Mengaktifkan Pranata Sosial
Oleh. Muhadam Labolo
Dialektika ruang publik dipadati mobilitas isu dan laporan. Isu melimpah hingga sulit memastikan keajegan dan hoax. Laporan meluap ke penegak hukum, saling menegasi eksistensi. Masing-masing dengan heroik membuktikan benar atau salah, haram atau halal, etis atau tidak, kebohongan atau kepalsuan.
Malangnya, pemanasan lokal di ruang publik tak hanya dipicu oleh penyakit mental masyarakat yang latah isu baru, juga disuburkan oleh ketimpangan ekonomi, emosi religi, konflik sosial politik, bahkan kebijakan pemerintah. Pada tingkat global tak kalah menarik perang tak seimbang antara Beruang Merah dengan sebuah negara kecil di Eropa Timur.
Setiap ekspresi pikiran dalam ruang publik pada dasarnya dilindungi negara.
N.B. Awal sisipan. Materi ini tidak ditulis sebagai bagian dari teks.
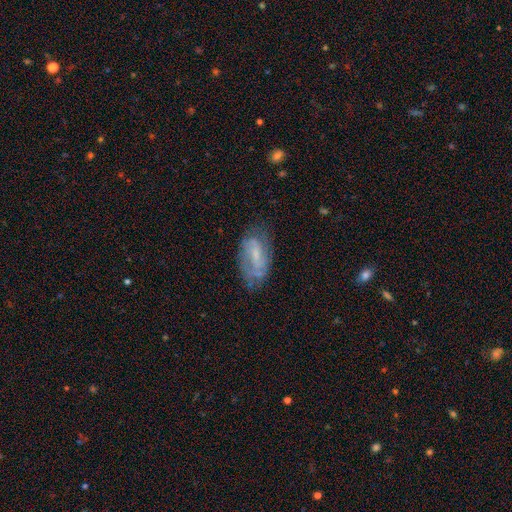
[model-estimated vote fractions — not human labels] Smooth or featured? Predicted: featured or disk (p=0.62). Edge-on disk? Predicted: no (p=0.93). Bar? Predicted: weak (p=0.49). Spiral arms? Predicted: yes (p=0.76). Bulge size? Predicted: small (p=0.53). Merging? Predicted: none (p=0.60).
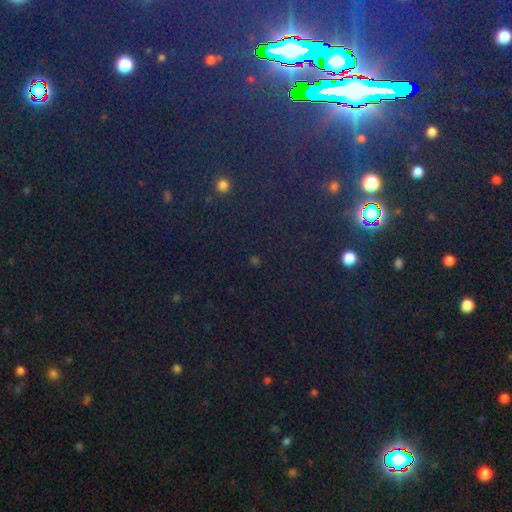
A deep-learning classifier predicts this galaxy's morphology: Overall: star or artifact (80%).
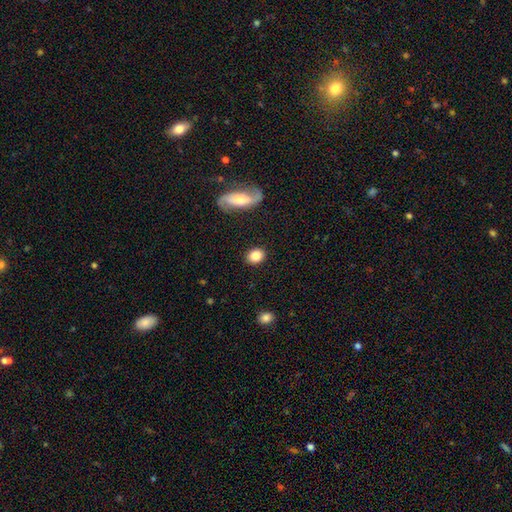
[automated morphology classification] Smooth or featured? Predicted: smooth (p=0.84). How rounded? Predicted: round (p=0.59). Merging? Predicted: none (p=0.88).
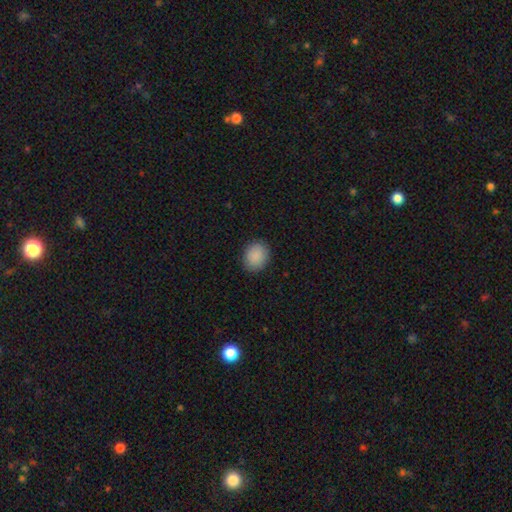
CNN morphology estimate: Overall: smooth (90%). How rounded: round (55%; in between 45%). Merging: none (89%).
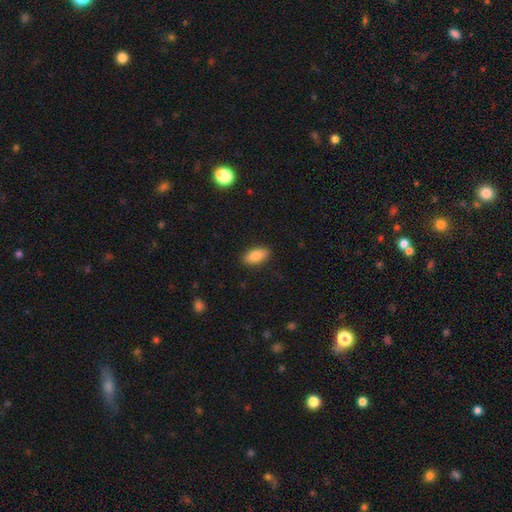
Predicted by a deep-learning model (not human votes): The model was most divided on "smooth or featured": smooth: 85%, featured or disk: 8%, star or artifact: 7%. More confident: how rounded — in between (90%); merging — none (89%).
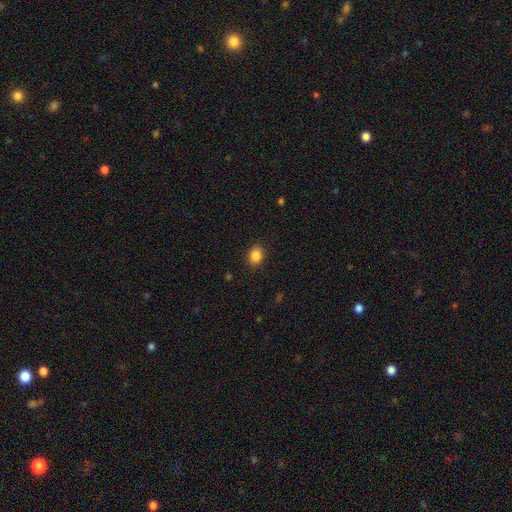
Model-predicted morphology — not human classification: Smooth or featured: smooth — 87% (star or artifact — 9%)
How rounded: in between — 61% (round — 38%)
Merging: none — 89% (minor disturbance — 8%)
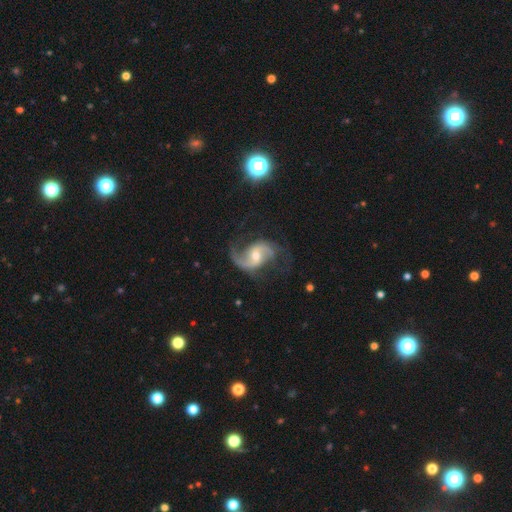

Batasannya adalah kebebasan orang lain yang di atur hukum. Namun hukum yang terbatas itu tak selamanya mampu menjangkau persoalan masyarakat. Hukum baru menyentuh bagian terpenting dalam hubungan subjek dan objek. Basisnya nilai, norma, agama dan etika yang tumbuh dalam masyarakat.
Sebagian besar yang tak di atur menjadi konsensus sosial. Konsensus itu bersifat partikular dan relatif mengikat anggotanya. Negara cukup mengontrol konsensus tersebut sebagai pranata sosial. Pranata sosial itu dijalankan oleh lembaga-lembaga sosial. Perselisihan sepak bola cukup diselesaikan oleh asosiasi sepak bola. Bentuknya bisa sanksi, denda, kartu kuning, merah hingga reward.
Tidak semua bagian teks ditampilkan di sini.